In fact, the various grand-scale thought experiments I have found premises for in The Moonday Letters – be they about global-scale politics, cosmic ordering of the universe, or world-modelling itself as an artistic practice – all share this same sense of a failure of knowledge, or of coming across the limits of imagination. More importantly, however, they also share a striving for understanding despite that failure. In its scenario about climate change and global inequality, the novel comes to emphasise the importance of trying to overcome habitual failures of empathy and recognition involved in human-scale attempts to engage with global challenges – and sets itself up as an almost didactic, if imperfect, means for doing that. In its cosmic experiment, it turns the unknowability of the universe into a case for cherishing the small corner of that universe which does lend itself to human-scale sense-making. Finally, the conceptual thought experiment The Moonday Letters builds about speculative world-modelling itself uses the failure of the novel’s own utopia to examine the potential such modelling still has to imagine a better future – or at least evoke hope for one.
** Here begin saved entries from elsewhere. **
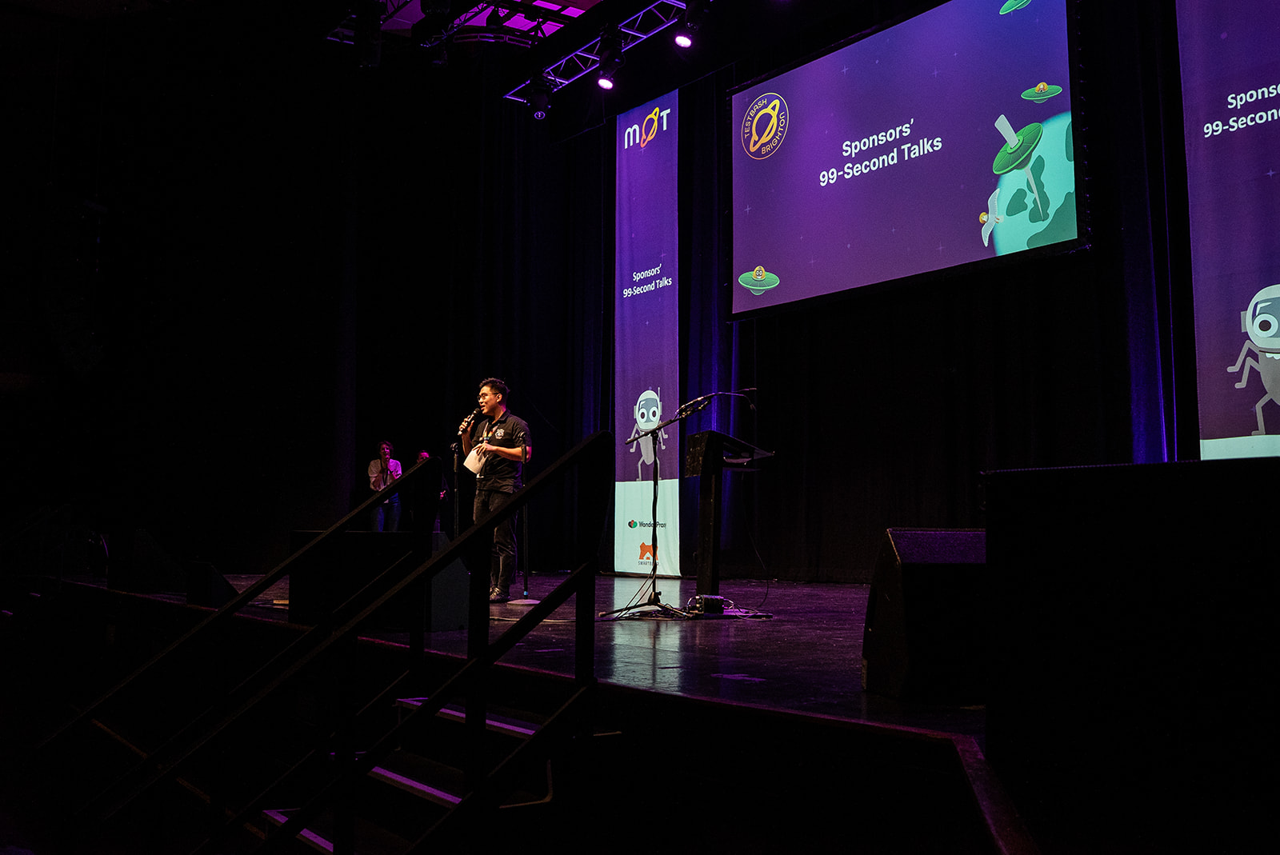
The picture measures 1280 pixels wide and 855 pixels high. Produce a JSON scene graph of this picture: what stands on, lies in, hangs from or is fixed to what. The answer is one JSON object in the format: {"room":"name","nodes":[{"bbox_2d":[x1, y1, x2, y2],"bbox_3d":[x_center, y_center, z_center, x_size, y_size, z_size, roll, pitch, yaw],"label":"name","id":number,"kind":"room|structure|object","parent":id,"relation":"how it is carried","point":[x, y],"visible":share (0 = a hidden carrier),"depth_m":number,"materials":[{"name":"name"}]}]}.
{"room":"event hall","nodes":[
{"label":"event hall","id":0,"kind":"room"},
{"bbox_2d":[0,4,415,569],"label":"left wall","id":1,"kind":"structure","parent":0,"point":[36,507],"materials":[{"name":"black"}]},
{"bbox_2d":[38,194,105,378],"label":"loudspeaker","id":2,"kind":"object","parent":1,"relation":"attached to","point":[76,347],"visible":0.93,"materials":[{"name":"black"}]},
{"bbox_2d":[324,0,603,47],"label":"ceiling","id":3,"kind":"structure","parent":0,"point":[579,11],"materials":[{"name":"black"}]},
{"bbox_2d":[352,0,383,67],"bbox_3d":[-2.283,-3.373,10.514,0.249,0.589,0.263,4,-7,-36],"label":"stage light","id":4,"kind":"object","parent":3,"relation":"hanging from","point":[366,61],"visible":0.98,"depth_m":10.40,"materials":[{"name":"black"}]},
{"bbox_2d":[413,0,454,64],"bbox_3d":[-1.745,-3.557,10.681,0.302,0.420,0.381,4,-7,-36],"label":"stage light","id":5,"kind":"object","parent":3,"relation":"hanging from","point":[432,8],"visible":0.98,"depth_m":10.59,"materials":[{"name":"black"}]},
{"bbox_2d":[502,0,695,102],"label":"lighting truss","id":6,"kind":"object","parent":3,"relation":"hanging from","point":[565,81],"visible":0.8,"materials":[{"name":"metal"}]},
{"bbox_2d":[527,76,552,118],"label":"stage light","id":7,"kind":"object","parent":6,"relation":"hanging from","point":[545,101],"visible":0.97,"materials":[{"name":"black metal"}]},
{"bbox_2d":[596,28,624,82],"bbox_3d":[-0.257,-3.293,10.918,0.224,0.434,0.259,4,-7,-36],"label":"stage light","id":8,"kind":"object","parent":6,"relation":"hanging from","point":[614,50],"visible":0.98,"depth_m":10.85,"materials":[{"name":"black metal"}]},
{"bbox_2d":[672,25,693,48],"bbox_3d":[0.363,-3.257,10.151,0.163,0.270,0.168,4,-7,-36],"label":"stage light","id":9,"kind":"object","parent":6,"relation":"hanging from","point":[682,41],"visible":0.97,"depth_m":10.09,"materials":[{"name":"black metal"}]},
{"bbox_2d":[344,0,1211,578],"bbox_3d":[1.259,-1.287,11.157,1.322,5.834,9.980,4,-7,-36],"label":"stage curtain","id":10,"kind":"object","parent":3,"relation":"hanging from","point":[1058,278],"visible":0.64,"depth_m":11.01,"materials":[{"name":"black fabric"}]},
{"bbox_2d":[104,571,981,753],"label":"stage floor","id":11,"kind":"structure","parent":0,"point":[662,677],"depth_m":5.26,"materials":[{"name":"black wood"}]},
{"bbox_2d":[104,526,183,594],"bbox_3d":[-3.925,1.033,9.841,0.599,0.497,0.572,-3,-6,30],"label":"stage monitor","id":12,"kind":"object","parent":11,"relation":"on","point":[151,552],"visible":0.89,"depth_m":9.60,"materials":[{"name":"black"}]},
{"bbox_2d":[185,560,235,608],"bbox_3d":[-2.784,1.023,8.195,0.363,0.319,0.453,4,-7,-36],"label":"stage monitor","id":13,"kind":"object","parent":11,"relation":"on","point":[204,570],"visible":0.79,"depth_m":8.00,"materials":[{"name":"black"}]},
{"bbox_2d":[286,529,467,632],"bbox_3d":[-1.384,0.802,6.664,0.966,0.500,0.581,-2,-6,24],"label":"stage monitor","id":14,"kind":"object","parent":11,"relation":"on","point":[364,542],"visible":0.68,"depth_m":6.46,"materials":[{"name":"black"}]},
{"bbox_2d":[366,440,403,530],"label":"man","id":15,"kind":"object","parent":11,"relation":"on","point":[386,447],"visible":0.67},
{"bbox_2d":[414,448,447,530],"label":"person","id":16,"kind":"object","parent":11,"relation":"on","point":[424,457],"visible":0.27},
{"bbox_2d":[258,691,609,854],"bbox_3d":[-0.880,1.355,3.859,1.499,1.308,1.474,4,-7,-36],"label":"staircase","id":17,"kind":"structure","parent":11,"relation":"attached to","point":[322,841],"depth_m":4.11,"materials":[{"name":"black"}]},
{"bbox_2d":[28,459,426,851],"bbox_3d":[-1.451,0.831,4.000,1.804,1.790,0.082,4,-7,-36],"label":"stair railing","id":18,"kind":"object","parent":17,"relation":"attached to","point":[239,599],"visible":0.99,"depth_m":4.05,"materials":[{"name":"black metal"}]},
{"bbox_2d":[226,428,614,854],"bbox_3d":[-1.123,0.900,2.944,2.311,2.228,0.870,4,-7,-36],"label":"stair railing","id":19,"kind":"object","parent":17,"relation":"attached to","point":[522,499],"visible":1,"depth_m":3.19,"materials":[{"name":"black metal"}]},
{"bbox_2d":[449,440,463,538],"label":"microphone stand","id":20,"kind":"object","parent":11,"relation":"on","point":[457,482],"visible":0.63,"depth_m":10.01,"materials":[{"name":"black metal"}]},
{"bbox_2d":[465,377,531,601],"bbox_3d":[-1.023,0.424,8.849,0.522,1.526,0.704,4,-7,-36],"label":"man","id":21,"kind":"object","parent":11,"relation":"on","point":[490,405],"visible":0.9,"depth_m":8.69},
{"bbox_2d":[457,410,479,435],"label":"microphone","id":22,"kind":"object","parent":21,"relation":"in","point":[472,418],"visible":0.84,"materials":[{"name":"black metal"}]},
{"bbox_2d":[464,444,487,473],"bbox_3d":[-1.185,0.232,9.101,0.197,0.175,0.227,4,-7,-36],"label":"paper","id":23,"kind":"object","parent":21,"relation":"in","point":[472,465],"visible":0.71,"depth_m":9.08,"materials":[{"name":"white paper"}]},
{"bbox_2d":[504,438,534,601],"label":"microphone stand","id":24,"kind":"object","parent":11,"relation":"on","point":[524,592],"visible":0.84,"depth_m":9.26,"materials":[{"name":"black metal"}]},
{"bbox_2d":[611,86,680,576],"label":"banner","id":25,"kind":"object","parent":11,"relation":"on","point":[627,497],"visible":0.9,"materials":[{"name":"purple fabric"}]},
{"bbox_2d":[606,388,759,618],"bbox_3d":[0.143,0.451,7.754,0.622,1.330,0.624,4,-7,-36],"label":"microphone stand","id":26,"kind":"object","parent":11,"relation":"on","point":[654,492],"visible":0.96,"depth_m":7.73,"materials":[{"name":"black metal"}]},
{"bbox_2d":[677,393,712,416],"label":"microphone","id":27,"kind":"object","parent":26,"relation":"attached to","point":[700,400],"visible":0.93,"depth_m":7.65,"materials":[{"name":"black metal"}]},
{"bbox_2d":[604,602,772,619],"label":"cable","id":28,"kind":"object","parent":11,"relation":"on","point":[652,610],"visible":0.68,"depth_m":7.19,"materials":[{"name":"black plastic"}]},
{"bbox_2d":[688,594,727,614],"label":"cable box","id":29,"kind":"object","parent":11,"relation":"on","point":[707,602],"visible":0.84,"depth_m":7.40,"materials":[{"name":"black"}]},
{"bbox_2d":[680,427,773,612],"bbox_3d":[0.518,0.582,7.797,0.609,1.124,0.618,4,-7,-36],"label":"lectern","id":30,"kind":"object","parent":11,"relation":"on","point":[705,492],"visible":0.97,"depth_m":7.69,"materials":[{"name":"black wood"}]},
{"bbox_2d":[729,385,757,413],"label":"microphone","id":31,"kind":"object","parent":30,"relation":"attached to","point":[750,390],"visible":0.88,"depth_m":7.81,"materials":[{"name":"black plastic"}]},
{"bbox_2d":[860,528,987,704],"bbox_3d":[0.993,0.557,3.863,0.545,0.515,0.505,1,-6,-11],"label":"stage monitor","id":32,"kind":"object","parent":11,"relation":"on","point":[890,606],"visible":0.76,"depth_m":3.68,"materials":[{"name":"black"}]},
{"bbox_2d":[979,457,1279,839],"bbox_3d":[1.271,0.437,2.595,0.682,0.710,0.932,4,-7,-36],"label":"stage monitor","id":33,"kind":"object","parent":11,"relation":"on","point":[988,706],"visible":0.99,"depth_m":2.43,"materials":[{"name":"black"}]},
{"bbox_2d":[1176,0,1279,463],"bbox_3d":[4.092,-1.522,7.050,0.196,4.458,2.413,4,-7,-36],"label":"projection screen","id":34,"kind":"object","parent":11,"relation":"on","point":[1236,432],"visible":0.93,"depth_m":7.58,"materials":[{"name":"purple fabric"}]},
{"bbox_2d":[728,0,1084,319],"bbox_3d":[2.003,-2.374,10.215,0.198,2.563,3.597,4,-7,-36],"label":"projection screen","id":35,"kind":"object","parent":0,"point":[978,195],"visible":0.98,"depth_m":9.96,"materials":[{"name":"purple fabric"}]}
]}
Itäranta’s novel, in conclusion, strives to confront global-scale phenomena, represent a cosmic order, and imagine a post-Anthropocene future – and ends up reflecting on its own limitations as a heuristic tool for accomplishing those things at every turn. As such, it constitutes a fruitful case study for examining how SFF can negotiate the tension, integral to the Anthropocene discussion, between the ethical imperative to confront the grand-scale, more-than-human world and the impossibility of putting such a world in narrative. The models for making sense of our world I have found in The Moonday Letters are all, in the end, conspicuous as imperfect heuristic tools, yet still offered up as attempts to gain some understanding of the world, the universe, or human nature on the whole. Producing and entertaining provisional and imperfect knowledge about ultimately unknowable things is, after all, what speculative thinking and writing is all about. Reading The Moonday Letters in terms of the grand-scale thought experiments involved in its world-building sheds some light into where the value of such knowledge can lie: its potential for fostering not only critical awareness of the limitations of human-scale thinking, but also wonder, humility, serenity, and hope.
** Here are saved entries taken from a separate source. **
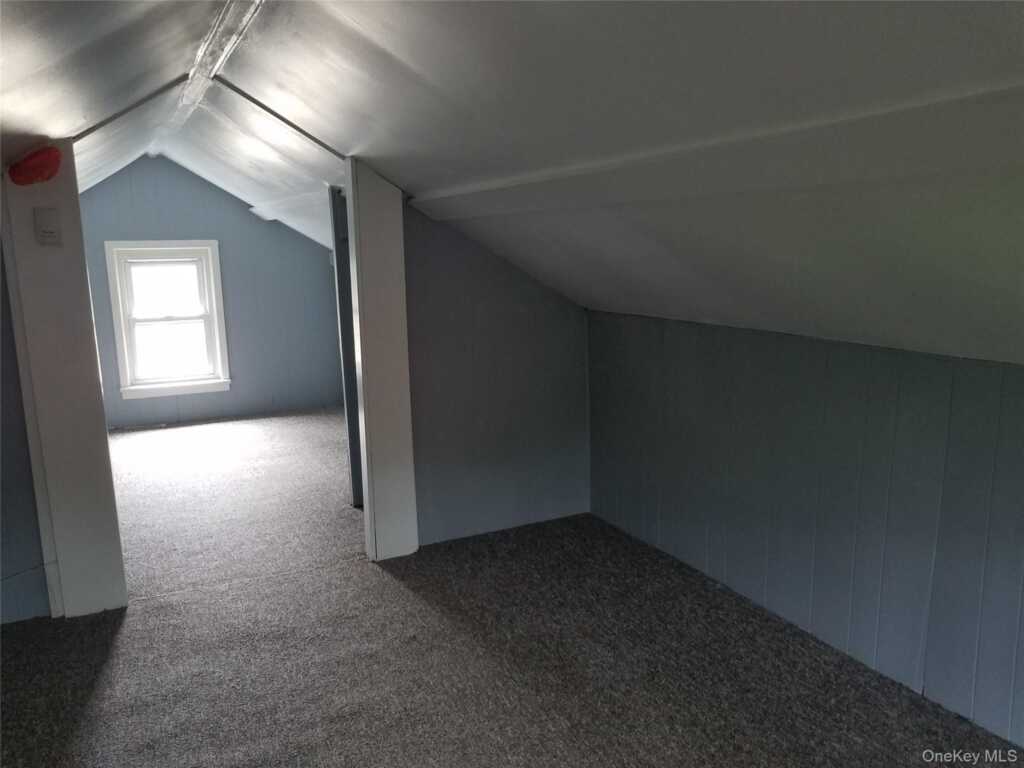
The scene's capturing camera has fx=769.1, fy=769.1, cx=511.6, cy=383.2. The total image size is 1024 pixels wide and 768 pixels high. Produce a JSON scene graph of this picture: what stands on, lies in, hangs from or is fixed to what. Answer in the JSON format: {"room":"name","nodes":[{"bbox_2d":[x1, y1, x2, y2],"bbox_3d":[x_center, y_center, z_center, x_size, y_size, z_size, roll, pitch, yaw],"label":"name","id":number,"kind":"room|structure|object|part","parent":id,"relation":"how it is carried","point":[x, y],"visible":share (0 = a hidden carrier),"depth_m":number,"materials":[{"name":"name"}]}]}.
{"room":"attic","nodes":[
{"label":"attic","id":0,"kind":"room"},
{"bbox_2d":[0,238,52,628],"bbox_3d":[-2.291,0.034,2.903,0.923,1.983,0.582,-6,12,-27],"label":"left wall","id":1,"kind":"structure","parent":0,"point":[1,523],"depth_m":3.12,"materials":[{"name":"paint"}]},
{"bbox_2d":[78,156,347,427],"bbox_3d":[-2.848,-0.844,7.000,2.907,2.372,0.147,-6,12,-27],"label":"far wall","id":2,"kind":"structure","parent":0,"point":[208,186],"depth_m":7.07,"materials":[{"name":"blue paint"}]},
{"bbox_2d":[104,240,230,399],"bbox_3d":[-3.070,-0.574,6.919,0.998,1.445,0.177,-6,12,-27],"label":"window","id":3,"kind":"structure","parent":2,"relation":"in","point":[219,297],"depth_m":6.92,"materials":[{"name":"white paint"}]},
{"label":"sash","id":4,"kind":"part","parent":3,"relation":"part of","materials":[{"name":"white glass"}]},
{"bbox_2d":[401,198,591,549],"bbox_3d":[-0.143,-0.057,3.956,1.255,1.693,0.135,-6,12,-27],"label":"middle wall","id":5,"kind":"structure","parent":0,"point":[571,321],"depth_m":3.94,"materials":[{"name":"grey paint"}]},
{"bbox_2d":[346,159,418,561],"bbox_3d":[-0.628,-0.091,3.685,0.230,1.853,0.208,-6,12,-27],"label":"door frame","id":6,"kind":"structure","parent":5,"relation":"attached to","point":[382,427],"depth_m":3.61,"materials":[{"name":"white paint"}]},
{"bbox_2d":[330,181,363,505],"bbox_3d":[-0.850,-0.207,4.488,0.220,1.822,0.477,-6,12,-27],"label":"door","id":7,"kind":"structure","parent":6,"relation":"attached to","point":[355,463],"depth_m":4.35,"materials":[{"name":"paint"}]},
{"bbox_2d":[0,405,1023,767],"bbox_3d":[-1.034,0.952,3.419,4.690,0.119,8.799,-6,12,-27],"label":"carpet floor","id":8,"kind":"structure","parent":0,"point":[117,650],"depth_m":2.85,"materials":[{"name":"carpet"}]},
{"bbox_2d":[1,148,128,620],"bbox_3d":[-1.830,0.003,3.111,0.261,1.864,0.235,-6,12,-27],"label":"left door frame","id":9,"kind":"structure","parent":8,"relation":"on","point":[119,553],"depth_m":3.05,"materials":[{"name":"paint"}]},
{"bbox_2d":[8,146,62,185],"bbox_3d":[-1.770,-0.804,2.861,0.182,0.147,0.156,-6,12,-27],"label":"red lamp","id":10,"kind":"object","parent":9,"relation":"attached to","point":[34,164],"visible":0.98,"depth_m":2.82,"materials":[{"name":"red"}]},
{"bbox_2d":[34,207,61,245],"bbox_3d":[-1.759,-0.589,2.910,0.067,0.141,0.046,-6,12,-27],"label":"thermostat","id":11,"kind":"object","parent":9,"relation":"attached to","point":[45,229],"visible":0.98,"depth_m":2.90,"materials":[{"name":"white plastic"}]},
{"bbox_2d":[0,0,1023,371],"bbox_3d":[-0.202,-0.729,2.209,4.456,1.256,7.035,-6,12,-27],"label":"sloped ceiling","id":12,"kind":"structure","parent":0,"point":[418,63],"depth_m":1.95,"materials":[{"name":"paint"}]},
{"bbox_2d":[70,75,192,143],"bbox_3d":[-1.748,-1.176,3.208,0.726,0.151,0.054,-6,12,-27],"label":"ceiling trim","id":13,"kind":"structure","parent":12,"relation":"attached to","point":[160,91],"depth_m":3.25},
{"bbox_2d":[152,0,265,151],"bbox_3d":[-1.145,-1.316,2.968,0.178,0.104,5.885,-6,12,-27],"label":"ridge beam","id":14,"kind":"structure","parent":12,"relation":"attached to","point":[223,54],"depth_m":2.98,"materials":[{"name":"white"}]},
{"bbox_2d":[211,76,346,158],"bbox_3d":[-0.967,-1.203,3.447,0.868,0.194,0.058,-6,12,-27],"label":"ceiling trim","id":15,"kind":"structure","parent":12,"relation":"attached to","point":[251,100],"depth_m":3.38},
{"bbox_2d":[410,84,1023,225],"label":"ceiling beam","id":16,"kind":"structure","parent":12,"relation":"attached to","point":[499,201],"depth_m":1.74,"materials":[{"name":"white paint"}]},
{"bbox_2d":[586,309,1023,746],"bbox_3d":[1.519,0.520,2.248,0.150,1.147,4.568,-6,12,-27],"label":"right wall","id":17,"kind":"structure","parent":0,"point":[1020,381],"depth_m":2.76,"materials":[{"name":"paint"}]}
]}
Biography: Elise Kraatila, PhD, is currently working on a post-doctoral project (funded by Ella and Georg Ehrnrooth Foundation) concerning global-scale poetics in 21st-century speculative fiction. Her work grapples with the ethos and cultural uses of contemporary SFF, especially in relation to scholarly attempts to periodize the 21st century and confront challenges Anthropocene poses to narrative fiction. Kraatila’s doctoral dissertation (Tampere University, 2021) concerns the potential of fantasy to respond to the sense of an impossibility of realistic representation in contemporary literature. She has also previously published peer-reviewed articles on literary speculation as a means for confronting the current post-truth discourse (2019) and for reaching beyond postmodernist suspicion of master narratives (2021).

Notes

1 Published in Finnish as Kuunpäivän kirjeet in 2020.

2 McHale originally included only SF in this discussion of ontologically oriented fiction, broadening his approach to cover speculative fiction in general later (“Speculative Fiction”).

3 Of course, a lot of the above can be – and has been (e.g., Grishakova et al.) – rightly stated about any fictional scenario (cf. Chu 7; McHale 25). The specificity of SFF, in this matter, may in fact lie more in the scales of its speculations than its speculativeness in itself.

4 Sol is nonbinary and uses they/them pronouns.